Difference listings:

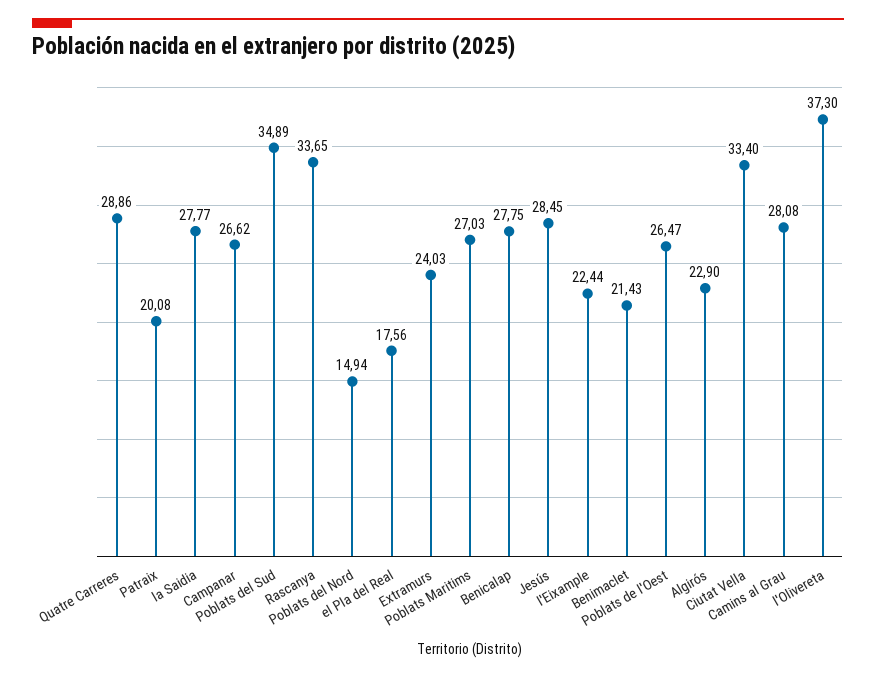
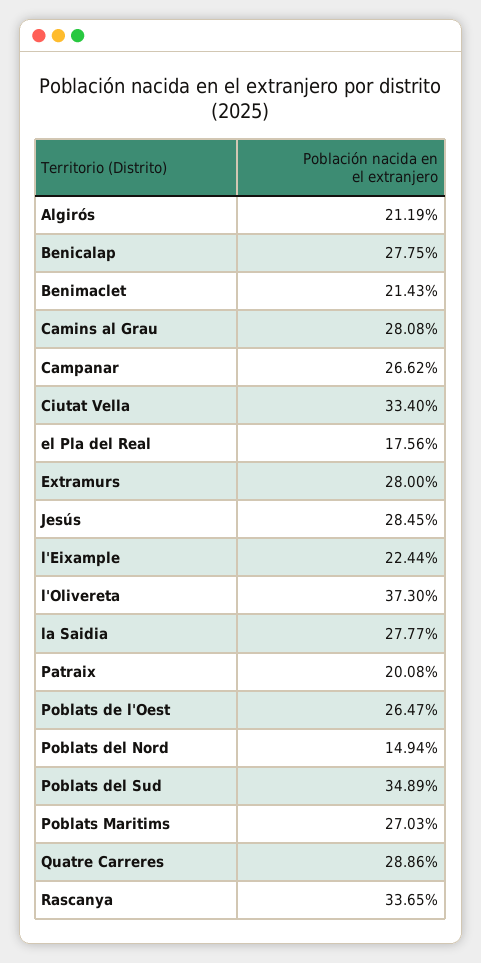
  {
    "Quatre Carreres": 28.86,
    "Patraix": 20.08,
    "la Saidia": 27.77,
    "Campanar": 26.62,
    "Poblats del Sud": 34.89,
    "Rascanya": 33.65,
    "Poblats del Nord": 14.94,
    "el Pla del Real": 17.56,
-   "Extramurs": 24.03,
+   "Extramurs": 28,
    "Poblats Maritims": 27.03,
    "Benicalap": 27.75,
    "Jesús": 28.45,
    "l'Eixample": 22.44,
    "Benimaclet": 21.43,
    "Poblats de l'Oest": 26.47,
-   "Algirós": 22.9,
+   "Algirós": 21.19,
    "Ciutat Vella": 33.4,
    "Camins al Grau": 28.08,
    "l'Olivereta": 37.3
  }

## [JOB ITEM]
Each line above should be output exactly, apart from the pictures.

## [YOUR SOLUTION]
  {
    "Quatre Carreres": 28.86,
    "Patraix": 20.08,
    "la Saidia": 27.77,
    "Campanar": 26.62,
    "Poblats del Sud": 34.89,
    "Rascanya": 33.65,
    "Poblats del Nord": 14.94,
    "el Pla del Real": 17.56,
-   "Extramurs": 24.03,
+   "Extramurs": 28,
    "Poblats Maritims": 27.03,
    "Benicalap": 27.75,
    "Jesús": 28.45,
    "l'Eixample": 22.44,
    "Benimaclet": 21.43,
    "Poblats de l'Oest": 26.47,
-   "Algirós": 22.9,
+   "Algirós": 21.19,
    "Ciutat Vella": 33.4,
    "Camins al Grau": 28.08,
    "l'Olivereta": 37.3
  }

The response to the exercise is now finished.